Work order 1 = Extract every row in the three blocks below that contains the string "SeaTunnel".

Document excerpt =
Clearly running reallyExpensiveParser is really expensive, so we should minimize the number of times it is run.

But consider what happens if the first reallyExpensiveParser succeeds and then the input 'b' is encountered. When the character 'a' parser fails, attempt backtracks and the second choice of the either is run. This runs reallyExpensiveParser again with the same input to get the same value.

Issues with Argument Based Memoization

Standard memoization memoizes a function on its input, mapping arguments to cached values. But this wont work for the inner continuation functions used in Bennu’s implementation.

always = \x ->
    // This is what we want to memoize
    new Parser\state cok cerr eok eerr ->
        eok(x, state);

In the example with reallyExpensiveParser, the two calls to reallyExpensiveParser have the same state, but different cok, cerr, eok, and eerr continuations. Memorizing the inner function on all of the inputs would be completely worthless because we could only reuse a parser’s results if it is called with the exact same continuations.

Bennu Memoization

Threading an Immutable Memoization Table Through Parsers

In order to implement memoization functionally, the memo table that maps inputs to results must be threaded through the parsers. Bennu’s monadic interface makes this change easy. Only base parsers have to be changed, those constructed using combinators will automatically gain this behavior, so no third party code will have to change.

Memo data cannot be stored on the parser state object since backtracking restores old states, so the table must be threaded separately though both parsers and continuations. Let’s call the opaque memoization structure m for now.

To add memoization to the always parser, the implementation takes an additional parameter m and passes m back through the continuation eok.

always = \x ->
    new Parser\state m cok cerr eok eerr ->
        eok(x, state, m);

Most parsers just pass along m. either shows that while backtracking restores state, it does not restore the previous memoization table:

either = \p q ->
    \state#{position} m cok cerr eok eerr -> let
        peerr = \errFromP _ mFromP -> let
            qeerr = \errFromQ _ mFromQ ->
                eerr(new ChoiceError(position, errFromP, errFromQ), state, mFromQ);
        in
            q(state, mFromP, cok, cerr, eok, qeerr);
    in
        p(state, m, cok, cerr, eok, peerr);

Top level calls to parsers are free to pass in an existing memoization table or provide a empty one.

(Transcribed page text)
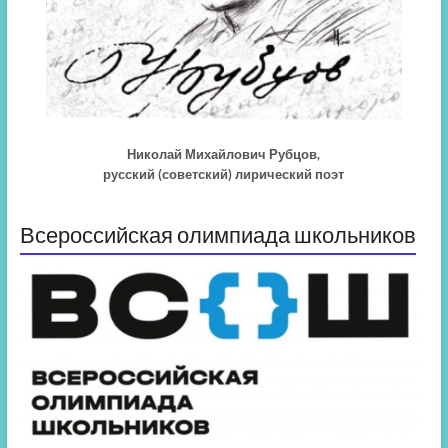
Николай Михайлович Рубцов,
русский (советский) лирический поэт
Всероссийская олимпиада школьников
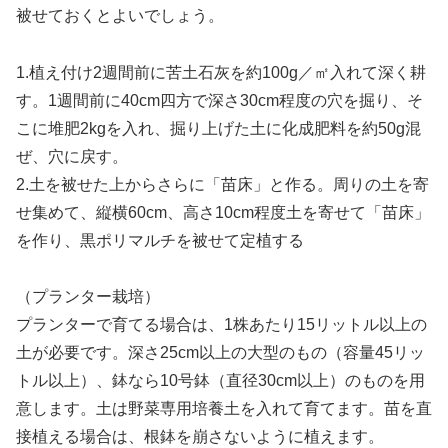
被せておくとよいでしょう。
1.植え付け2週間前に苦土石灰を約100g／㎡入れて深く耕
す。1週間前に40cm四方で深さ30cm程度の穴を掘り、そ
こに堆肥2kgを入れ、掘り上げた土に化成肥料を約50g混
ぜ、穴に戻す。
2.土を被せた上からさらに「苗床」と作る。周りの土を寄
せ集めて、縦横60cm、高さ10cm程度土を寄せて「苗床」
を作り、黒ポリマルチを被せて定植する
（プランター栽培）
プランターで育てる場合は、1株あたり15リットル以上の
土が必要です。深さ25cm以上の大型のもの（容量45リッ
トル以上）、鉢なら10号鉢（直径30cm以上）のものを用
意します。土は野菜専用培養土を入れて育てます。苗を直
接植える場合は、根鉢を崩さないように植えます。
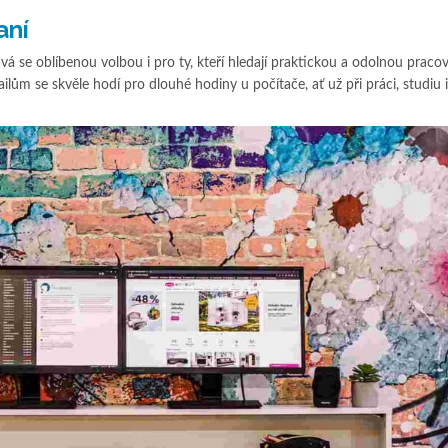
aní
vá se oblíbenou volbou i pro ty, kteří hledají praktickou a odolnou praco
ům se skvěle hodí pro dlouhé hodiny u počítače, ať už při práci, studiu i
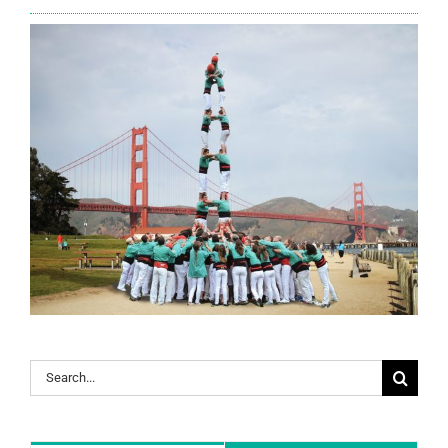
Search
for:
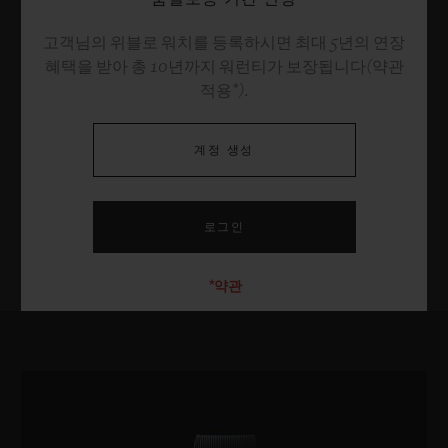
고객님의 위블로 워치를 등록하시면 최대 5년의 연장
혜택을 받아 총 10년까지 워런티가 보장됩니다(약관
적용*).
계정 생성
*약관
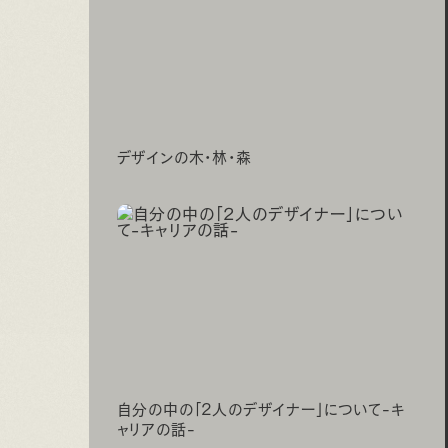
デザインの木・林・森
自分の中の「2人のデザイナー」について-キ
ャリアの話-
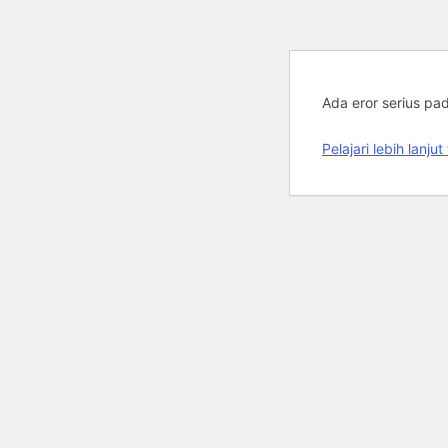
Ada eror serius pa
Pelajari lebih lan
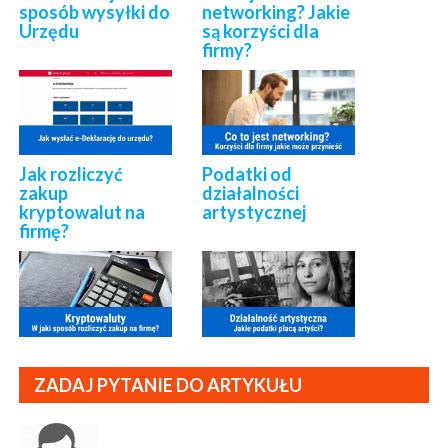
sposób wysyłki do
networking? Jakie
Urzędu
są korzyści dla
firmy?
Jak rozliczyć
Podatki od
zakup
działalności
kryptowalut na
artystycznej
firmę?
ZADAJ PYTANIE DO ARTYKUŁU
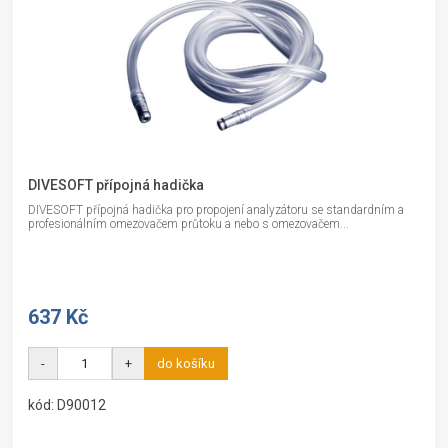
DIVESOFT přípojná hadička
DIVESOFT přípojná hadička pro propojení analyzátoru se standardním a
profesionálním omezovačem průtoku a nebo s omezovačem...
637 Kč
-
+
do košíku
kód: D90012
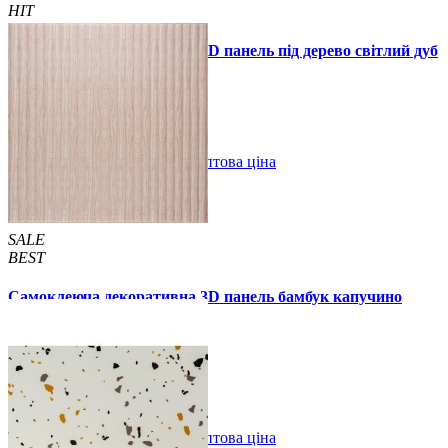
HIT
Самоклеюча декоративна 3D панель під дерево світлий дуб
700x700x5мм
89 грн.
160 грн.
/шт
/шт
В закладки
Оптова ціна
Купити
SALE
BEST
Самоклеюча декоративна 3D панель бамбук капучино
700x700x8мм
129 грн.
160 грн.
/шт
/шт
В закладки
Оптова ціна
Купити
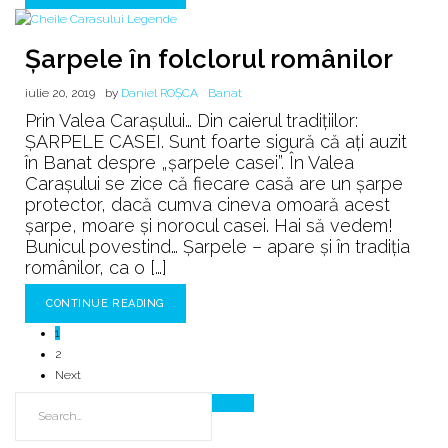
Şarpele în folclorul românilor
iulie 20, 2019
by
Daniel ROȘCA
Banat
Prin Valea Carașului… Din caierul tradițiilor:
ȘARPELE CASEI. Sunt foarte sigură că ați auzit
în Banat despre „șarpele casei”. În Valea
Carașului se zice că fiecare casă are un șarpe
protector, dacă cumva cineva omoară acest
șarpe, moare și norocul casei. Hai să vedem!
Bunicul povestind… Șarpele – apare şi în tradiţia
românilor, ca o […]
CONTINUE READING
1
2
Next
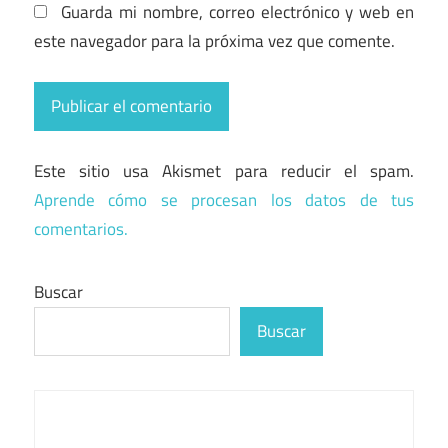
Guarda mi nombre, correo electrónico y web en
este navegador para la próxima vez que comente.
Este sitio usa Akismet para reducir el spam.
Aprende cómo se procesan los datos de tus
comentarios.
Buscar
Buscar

---

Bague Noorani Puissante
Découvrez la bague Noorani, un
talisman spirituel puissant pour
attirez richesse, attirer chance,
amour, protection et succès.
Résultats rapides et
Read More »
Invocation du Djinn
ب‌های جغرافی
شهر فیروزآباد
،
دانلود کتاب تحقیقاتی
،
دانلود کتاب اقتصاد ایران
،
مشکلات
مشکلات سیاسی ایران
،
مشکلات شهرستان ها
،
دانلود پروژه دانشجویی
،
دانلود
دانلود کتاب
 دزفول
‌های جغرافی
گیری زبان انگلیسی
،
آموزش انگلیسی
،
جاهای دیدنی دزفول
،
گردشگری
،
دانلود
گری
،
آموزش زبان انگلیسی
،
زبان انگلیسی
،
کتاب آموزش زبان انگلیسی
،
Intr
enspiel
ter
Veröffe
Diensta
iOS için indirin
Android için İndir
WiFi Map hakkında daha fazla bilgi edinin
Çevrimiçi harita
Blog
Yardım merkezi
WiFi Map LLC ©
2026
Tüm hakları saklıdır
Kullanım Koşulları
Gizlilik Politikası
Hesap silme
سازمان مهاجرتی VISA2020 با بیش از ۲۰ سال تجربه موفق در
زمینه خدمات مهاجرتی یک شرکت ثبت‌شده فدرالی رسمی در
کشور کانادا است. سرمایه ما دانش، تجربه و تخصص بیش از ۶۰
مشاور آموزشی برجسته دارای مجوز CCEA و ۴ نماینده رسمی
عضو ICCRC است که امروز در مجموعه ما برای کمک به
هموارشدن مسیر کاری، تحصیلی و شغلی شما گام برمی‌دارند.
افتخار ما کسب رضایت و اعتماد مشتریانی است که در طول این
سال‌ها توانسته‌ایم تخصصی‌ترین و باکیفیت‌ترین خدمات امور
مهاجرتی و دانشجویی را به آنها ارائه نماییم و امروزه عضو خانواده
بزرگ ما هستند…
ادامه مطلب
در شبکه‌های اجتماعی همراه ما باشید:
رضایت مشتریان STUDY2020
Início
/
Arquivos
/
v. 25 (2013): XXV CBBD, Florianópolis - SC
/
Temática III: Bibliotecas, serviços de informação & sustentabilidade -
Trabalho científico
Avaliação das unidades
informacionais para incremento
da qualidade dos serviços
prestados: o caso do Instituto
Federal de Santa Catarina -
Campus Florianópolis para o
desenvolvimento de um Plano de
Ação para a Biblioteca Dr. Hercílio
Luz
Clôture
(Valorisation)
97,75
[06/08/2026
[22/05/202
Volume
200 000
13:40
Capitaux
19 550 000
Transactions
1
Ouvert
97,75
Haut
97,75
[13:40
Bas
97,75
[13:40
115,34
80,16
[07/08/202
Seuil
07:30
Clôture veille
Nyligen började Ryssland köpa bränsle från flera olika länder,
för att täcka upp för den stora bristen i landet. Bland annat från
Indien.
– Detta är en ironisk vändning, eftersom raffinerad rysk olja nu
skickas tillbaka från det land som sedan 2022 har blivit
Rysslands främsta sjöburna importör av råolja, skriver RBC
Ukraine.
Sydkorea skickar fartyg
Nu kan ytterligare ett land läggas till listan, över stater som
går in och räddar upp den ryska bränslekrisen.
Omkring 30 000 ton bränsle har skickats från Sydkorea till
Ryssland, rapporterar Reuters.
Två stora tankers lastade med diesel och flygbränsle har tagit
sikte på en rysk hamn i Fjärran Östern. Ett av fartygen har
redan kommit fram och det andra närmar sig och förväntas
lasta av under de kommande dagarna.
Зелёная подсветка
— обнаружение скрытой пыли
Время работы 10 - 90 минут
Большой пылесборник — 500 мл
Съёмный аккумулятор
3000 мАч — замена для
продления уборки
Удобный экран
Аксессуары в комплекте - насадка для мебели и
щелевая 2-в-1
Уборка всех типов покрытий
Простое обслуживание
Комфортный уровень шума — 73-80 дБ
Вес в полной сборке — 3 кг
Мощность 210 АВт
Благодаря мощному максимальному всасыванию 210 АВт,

...

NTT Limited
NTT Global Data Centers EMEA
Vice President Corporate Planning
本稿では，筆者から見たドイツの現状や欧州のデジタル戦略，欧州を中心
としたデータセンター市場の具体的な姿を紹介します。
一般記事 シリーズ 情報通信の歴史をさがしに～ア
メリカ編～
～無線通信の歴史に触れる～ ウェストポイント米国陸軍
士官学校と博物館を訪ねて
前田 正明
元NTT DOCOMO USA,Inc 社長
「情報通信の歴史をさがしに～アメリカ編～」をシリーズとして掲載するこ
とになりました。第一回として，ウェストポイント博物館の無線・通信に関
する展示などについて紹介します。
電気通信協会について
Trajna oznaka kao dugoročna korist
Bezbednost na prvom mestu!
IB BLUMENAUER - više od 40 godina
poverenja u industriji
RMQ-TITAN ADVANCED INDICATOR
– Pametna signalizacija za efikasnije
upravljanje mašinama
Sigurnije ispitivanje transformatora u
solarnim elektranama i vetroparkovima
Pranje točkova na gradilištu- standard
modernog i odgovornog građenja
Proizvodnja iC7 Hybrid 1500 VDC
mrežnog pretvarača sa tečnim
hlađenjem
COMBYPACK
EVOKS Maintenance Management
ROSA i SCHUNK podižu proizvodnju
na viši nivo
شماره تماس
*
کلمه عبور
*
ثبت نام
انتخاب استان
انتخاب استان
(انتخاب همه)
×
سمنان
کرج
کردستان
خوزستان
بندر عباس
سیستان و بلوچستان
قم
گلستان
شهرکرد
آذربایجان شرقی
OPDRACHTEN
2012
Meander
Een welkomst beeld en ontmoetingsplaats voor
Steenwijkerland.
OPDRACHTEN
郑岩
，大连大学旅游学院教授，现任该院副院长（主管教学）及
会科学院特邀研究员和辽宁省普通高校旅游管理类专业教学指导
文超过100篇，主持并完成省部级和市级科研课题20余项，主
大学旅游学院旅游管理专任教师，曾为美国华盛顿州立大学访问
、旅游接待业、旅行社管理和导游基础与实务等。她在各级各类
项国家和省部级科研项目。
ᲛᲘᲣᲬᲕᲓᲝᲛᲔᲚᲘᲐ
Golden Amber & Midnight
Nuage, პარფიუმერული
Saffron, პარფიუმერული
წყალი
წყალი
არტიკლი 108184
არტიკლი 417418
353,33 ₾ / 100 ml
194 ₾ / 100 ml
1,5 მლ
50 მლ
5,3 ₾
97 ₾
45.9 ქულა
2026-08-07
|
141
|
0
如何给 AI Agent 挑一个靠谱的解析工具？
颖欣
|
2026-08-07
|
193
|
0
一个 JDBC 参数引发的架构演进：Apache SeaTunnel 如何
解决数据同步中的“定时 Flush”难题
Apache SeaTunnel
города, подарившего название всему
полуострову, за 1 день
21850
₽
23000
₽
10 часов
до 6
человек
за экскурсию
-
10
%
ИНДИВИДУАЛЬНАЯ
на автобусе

Work order 2 = According to the excerpt on Bennu parser memoization, why can't memo data be stored on the parser state object?

Written solution 1 =
一个 JDBC 参数引发的架构演进：Apache SeaTunnel 如何
Apache SeaTunnel

Written solution 2 = Backtracking restores old states.